__Stored items__
*****

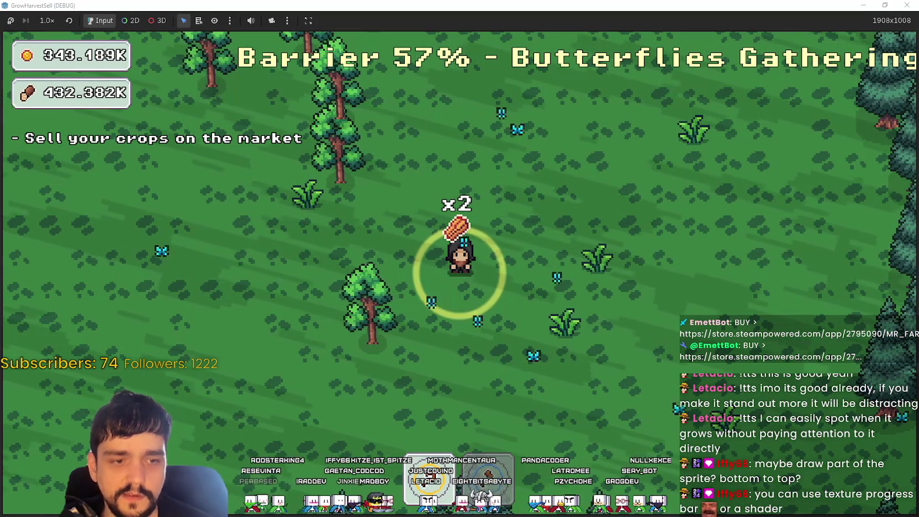
pyautogui.press('alt+Tab')
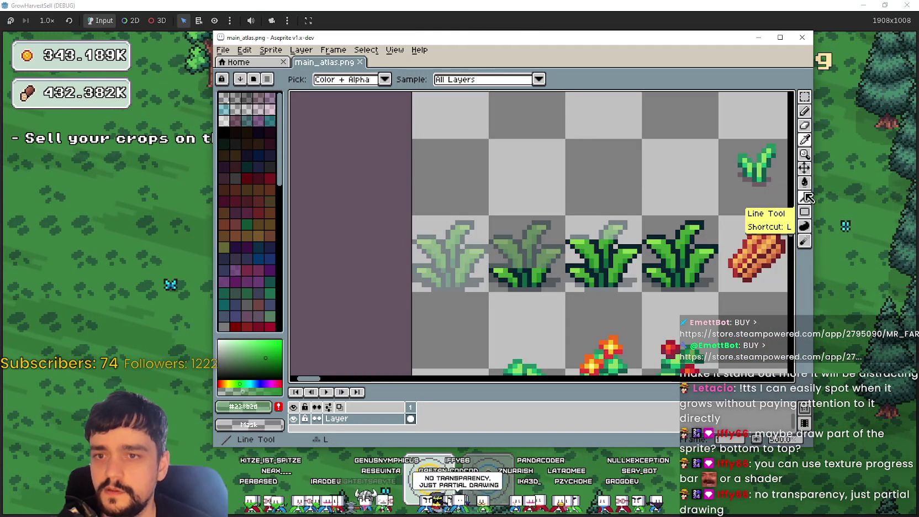
# Pan to the wheat tiles and marquee-select the first wheat growth tile.
pyautogui.moveTo(625, 303); pyautogui.dragTo(597, 291)
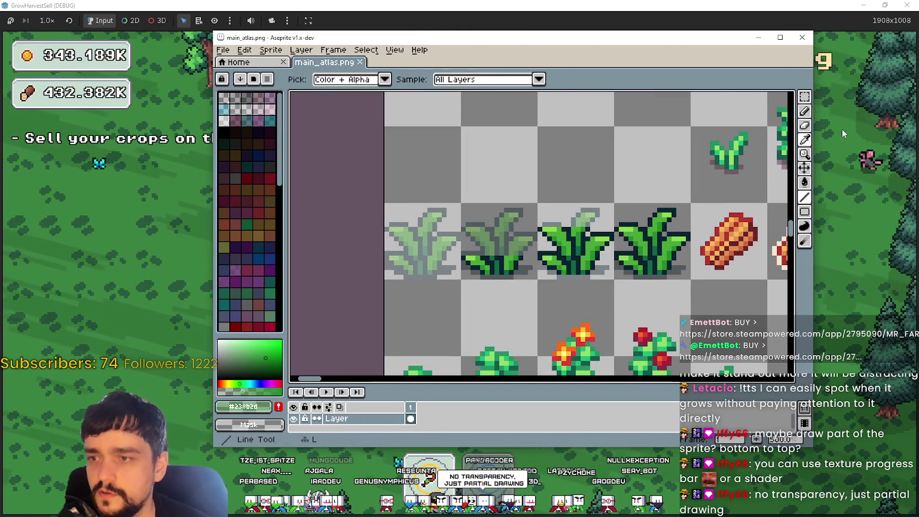
pyautogui.press('w')
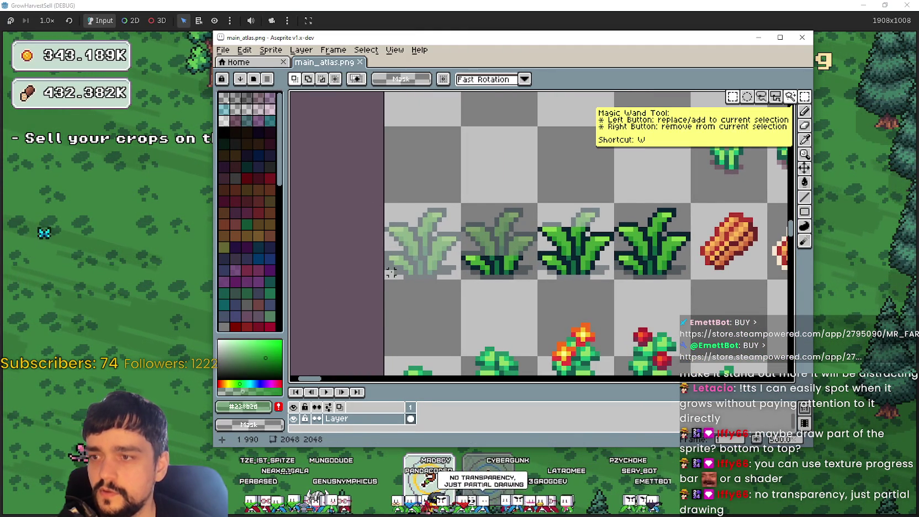
pyautogui.moveTo(391, 272); pyautogui.dragTo(457, 206)
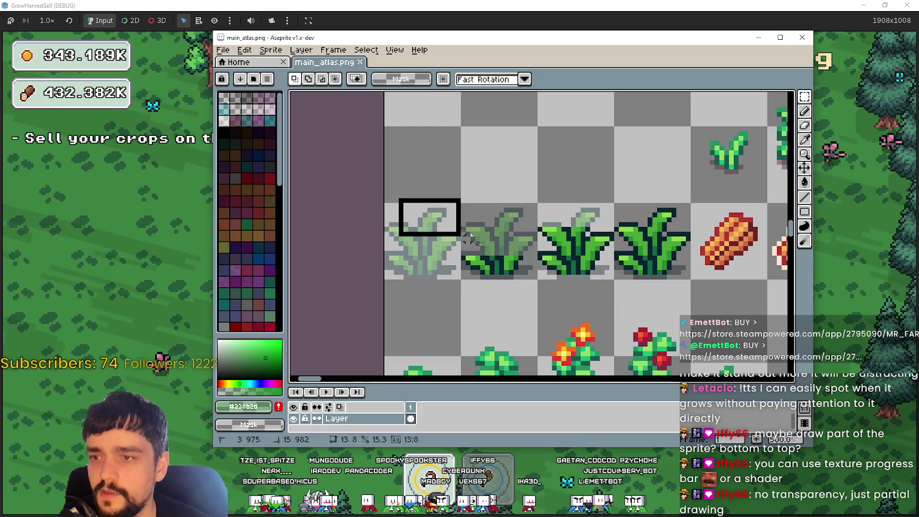
# Select the upper part and the next wheat growth stage, then bring the game forward.
pyautogui.moveTo(524, 251); pyautogui.dragTo(525, 253)
pyautogui.scroll(1, 531, 257)
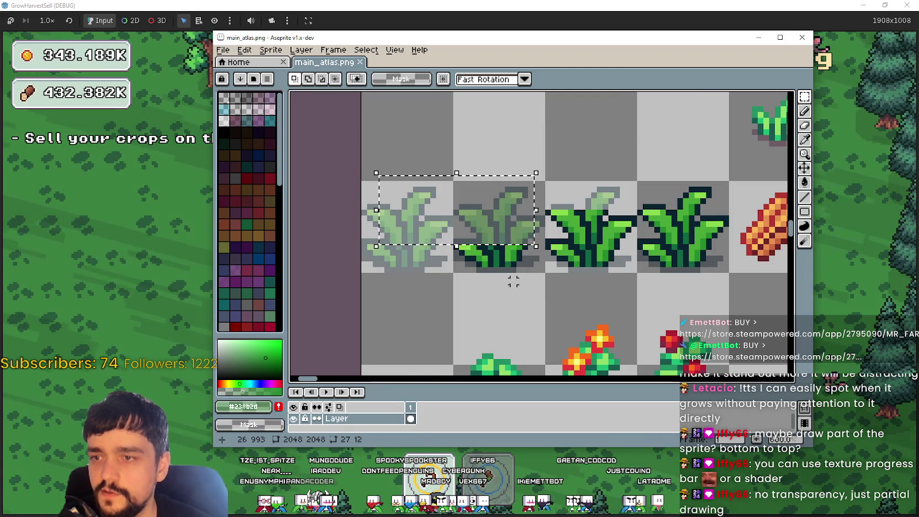
pyautogui.hscroll(2, 542, 282)
pyautogui.moveTo(545, 275); pyautogui.dragTo(565, 268)
pyautogui.hscroll(3, 557, 265)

*****

__WHAT IS REQUIRED__
Pictures omitted, give the entries again exactly.

__EXERCISE OUTPUT__
pyautogui.press('alt+Tab')
# Pan to the wheat tiles and marquee-select the first wheat growth tile.
pyautogui.moveTo(625, 303); pyautogui.dragTo(597, 291)
pyautogui.press('w')
pyautogui.moveTo(391, 272); pyautogui.dragTo(457, 206)
# Select the upper part and the next wheat growth stage, then bring the game forward.
pyautogui.moveTo(524, 251); pyautogui.dragTo(525, 253)
pyautogui.scroll(1, 531, 257)
pyautogui.hscroll(2, 542, 282)
pyautogui.moveTo(545, 275); pyautogui.dragTo(565, 268)
pyautogui.hscroll(3, 557, 265)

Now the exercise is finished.